BY DIANA MAHONEY
Elsevier Global Medical News
SAN DIEGO (EGMN)–Metformin may do double duty in diabetes patients by decreasing their risk of developing certain types of liver cancers in addition to reducing their blood sugar, studies have shown.
Treatment with the glucose-lowering drug was associated with a nearly 60% reduction in the risk of intrahepatic cholangiocarcinoma (ICC) among diabetes patients in one study presented at Digestive Disease Week 2012, while it was associated with a dose-dependant reduction of hepatocellular carcinoma (HCC) risk of about 7% annually in the second study.
Dr. Roongruedee Chaiteerakij of the Mayo Clinic in Rochester, Minnesota, and colleagues reviewed the records of 612 patients with ICC and 594 age-, gender-, ethnicity-, and residential area–matched controls who received care at Mayo between January 2000 and May 2010. Risk factors associated with ICC, according to multivariate models, include biliary tract disease, cirrhosis, diabetes, and smoking.
Interestingly, however, “the adjusted odds ratio for [ICC] for diabetic patients treated with metformin was comparable to nondiabetics, at 1.4, but it was significantly increased to 8.8 for diabetic patients not treated with metformin,” Dr. Chaiteerakij said, noting that “the magnitude of the metformin-associated risk reduction was comparable to that shown in other cancers.”
In the second study, designed to tease out a previously demonstrated relationship between HCC and metformin, Dr. Chun-Ying Wu of the National Yang-Ming University in Taipei, Taiwan, and colleagues identified 97,430 patients diagnosed with HCC between 1997 and 2008 and 194,860 age-, gender-, and physician visit date–matched controls from Taiwan’s National Health Insurance Research Database and evaluated the chemopreventive effects of metformin for different doses and durations of use.
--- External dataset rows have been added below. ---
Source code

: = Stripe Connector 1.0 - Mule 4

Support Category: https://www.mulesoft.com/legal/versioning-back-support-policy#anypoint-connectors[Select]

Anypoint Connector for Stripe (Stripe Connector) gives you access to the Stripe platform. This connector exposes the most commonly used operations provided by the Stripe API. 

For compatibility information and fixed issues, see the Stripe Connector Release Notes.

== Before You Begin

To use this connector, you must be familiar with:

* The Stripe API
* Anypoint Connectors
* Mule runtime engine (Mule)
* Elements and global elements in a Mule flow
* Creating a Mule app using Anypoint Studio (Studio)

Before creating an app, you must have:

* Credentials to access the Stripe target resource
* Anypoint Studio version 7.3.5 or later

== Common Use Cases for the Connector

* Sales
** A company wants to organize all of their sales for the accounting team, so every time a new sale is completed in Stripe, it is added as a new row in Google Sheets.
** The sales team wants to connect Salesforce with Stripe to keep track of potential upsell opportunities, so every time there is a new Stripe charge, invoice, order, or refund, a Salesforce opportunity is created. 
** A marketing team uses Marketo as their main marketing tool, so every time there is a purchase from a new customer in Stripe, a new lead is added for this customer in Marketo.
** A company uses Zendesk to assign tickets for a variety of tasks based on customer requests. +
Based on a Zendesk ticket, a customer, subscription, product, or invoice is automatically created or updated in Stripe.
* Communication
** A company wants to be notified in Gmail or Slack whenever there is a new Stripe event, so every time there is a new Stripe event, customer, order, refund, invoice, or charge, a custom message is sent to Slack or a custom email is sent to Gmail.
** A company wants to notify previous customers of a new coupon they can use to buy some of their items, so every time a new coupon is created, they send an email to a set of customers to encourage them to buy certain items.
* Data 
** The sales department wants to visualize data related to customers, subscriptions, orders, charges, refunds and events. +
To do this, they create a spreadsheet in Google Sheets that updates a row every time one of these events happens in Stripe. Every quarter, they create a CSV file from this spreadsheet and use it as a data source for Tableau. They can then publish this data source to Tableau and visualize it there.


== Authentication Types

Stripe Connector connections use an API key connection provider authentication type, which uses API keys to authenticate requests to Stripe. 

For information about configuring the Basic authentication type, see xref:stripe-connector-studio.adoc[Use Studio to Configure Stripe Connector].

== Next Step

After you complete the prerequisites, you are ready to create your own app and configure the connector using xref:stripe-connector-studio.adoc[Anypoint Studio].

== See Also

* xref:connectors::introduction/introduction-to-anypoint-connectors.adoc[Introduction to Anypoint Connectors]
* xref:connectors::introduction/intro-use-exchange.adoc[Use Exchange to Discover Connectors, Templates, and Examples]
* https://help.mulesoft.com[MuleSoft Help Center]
The investigators also studied the in vitro effects of metformin on cell proliferation and cell cycle in HepG2 and HepB3 hepatocellular carcinoma cell lines. HepG2 and Hep3B cells were exposed to various concentrations of metformin for 48 hours and an MTT assay was then used to determine cell viability, calculated as a percentage of the viable vehicle-treated cells, Dr. Wu explained.
Relative to individuals without diabetes, the highest risk of HCC after adjustment for age, gender, and liver disease was observed in diabetic patients who did not take metformin, with an odds ratio of 1.95, followed by those who rarely used it, frequently used it, and regularly used it, with respective odds ratios of 1.74, 1.67, and 1.56, Dr. Wu reported. “In diabetic subjects, each incremental year increase in metformin use was associated with a nearly 7% reduction in the risk of developing [HCC],” he said. The in vitro studies were consistent with this observation. “Cell line studies showed an inhibition of hepatocyte proliferation and induction of cell cycle arrest at the G0-G1 phase associated with metformin in a dose-dependent manner.”
Although the mechanism of action has not been fully elucidated, metformin, an activator of AMP-activated protein kinase, “may reduce circulating glucose and insulin levels and limit their systemic effects on the formation and development of tumors,” Dr. Wu said in an interview. It also may reduce hepatic lipid accumulation, and by so doing interfere with the molecular events that contribute to the production of cancer cells in the liver, he said. By properly controlling glucose, metformin appears to help avoid or delay diabetes-associated complications, including liver cancer. As such, he concluded, “using metformin in diabetic patients to decrease the risk of hepatocellular carcinoma should be recommended.”
Dr. Chaiteerakij and Dr. Wu reported having no relevant financial conflicts of interest.